The CARES Act also authorizes CMS to expand its Accelerated and Advance Payment Program, normally designated for natural disasters. Qualified physician practices can apply to their Medicare Administrative Contractors (MACs) for an advance payment of up to three months’ worth of their historical Medicare reimbursement. The payments will be issued within seven days of the provider’s request, according to CMS.

For 120 days after the payments are issued, practices can continue to bill Medicare and be reimbursed for their services. At the end of that period, CMS will begin to recoup the advance payments by subtracting them from new Medicare claims until they are repaid.

Some observers are skeptical these actions will be sufficient.

“This is a half-measure, in my opinion,” says Yul Ejnes, MD, an internist with Coastal Medical in Cranston, Rhode Island. “All this does is defer the financial hit that will result from COVID-19, which will occur at the time of recoupment instead of right now.”

Fischer-Wright agrees. “If you’re trying to make your practice work today, if you’re under the gun, the CMS program allows advance payments that you can receive in seven days. That’s the tourniquet on the arterial bleed,” she says, adding that MGMA, the American Medical Association and the American Hospital Association are lobbying Congress to remove the repayment feature of these loans.

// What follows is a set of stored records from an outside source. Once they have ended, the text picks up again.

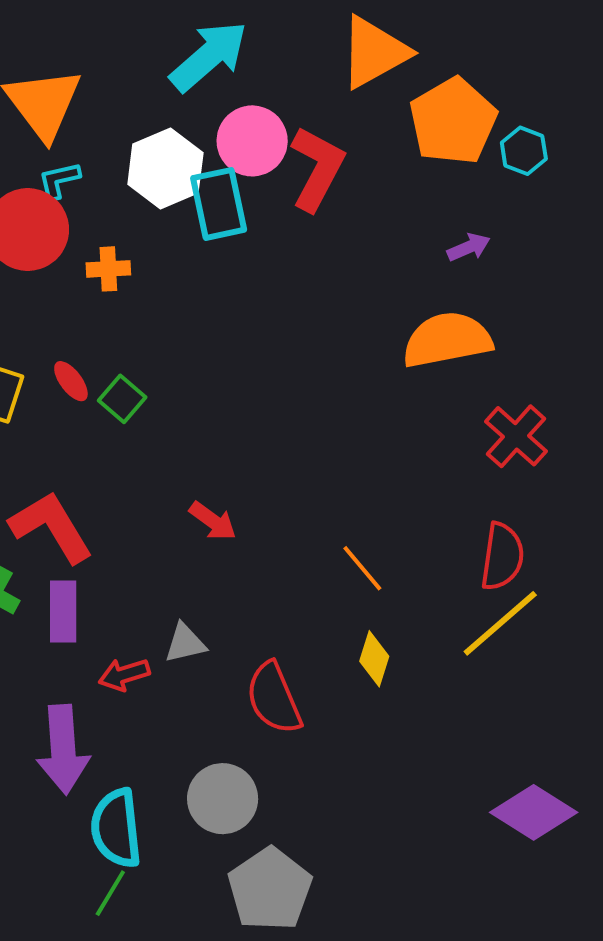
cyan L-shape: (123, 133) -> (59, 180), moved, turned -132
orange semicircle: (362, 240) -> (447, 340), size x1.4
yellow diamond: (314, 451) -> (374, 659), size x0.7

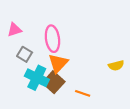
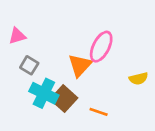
pink ellipse: (52, 39) -> (101, 47), moved, turned 35
orange triangle: (58, 63) -> (80, 65), moved

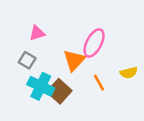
pink triangle: (17, 36) -> (37, 33), moved
orange line: (99, 112) -> (99, 83), moved, turned 42

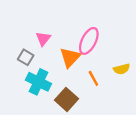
pink triangle: (37, 33) -> (43, 39), moved, turned -35
brown square: (59, 91) -> (67, 99), moved

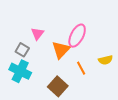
cyan cross: (38, 82) -> (20, 71), moved

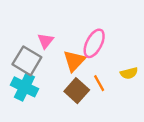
gray square: (22, 50) -> (27, 61), size x1.6
brown square: (58, 86) -> (77, 91), moved

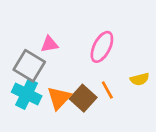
pink triangle: (46, 41) -> (49, 44), turned 42
orange triangle: (74, 61) -> (59, 98), moved

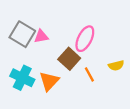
gray square: (29, 66) -> (22, 34), moved
brown square: (83, 98) -> (69, 59), moved

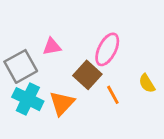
gray square: (22, 34) -> (21, 66), moved, turned 30
yellow semicircle: (116, 65) -> (147, 83), turned 72

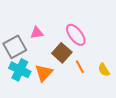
pink ellipse: (107, 49) -> (76, 35), turned -65
yellow semicircle: (147, 83) -> (104, 70), moved

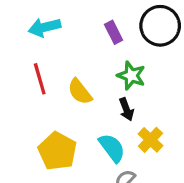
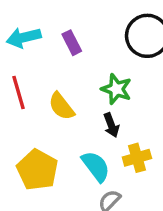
purple rectangle: (114, 32) -> (72, 43), moved
yellow cross: (151, 140) -> (137, 158), turned 30

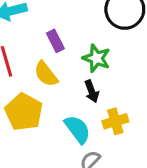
purple rectangle: (72, 43) -> (55, 41), moved
yellow pentagon: (37, 170) -> (24, 112), moved

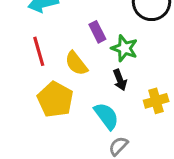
purple rectangle: (55, 41) -> (97, 32), moved
yellow cross: (115, 121) -> (156, 101), moved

Meanwhile, CMS recently made another rule change that should significantly help practices that now depend on telehealth revenues. When CMS allowed Medicare to cover telehealth visits from any location in any area of the country during the COVID-19 emergency, it restricted full reimbursement to audio-visual visits and kept phone encounters limited to $15 per visit. In late March, however, CMS said it would start paying for telephone (E/M services (CPT codes 99441-99443) as a telehealth service. According to Ejnes, the payments have been set at a level between office-based E/M codes and the old telephone rate.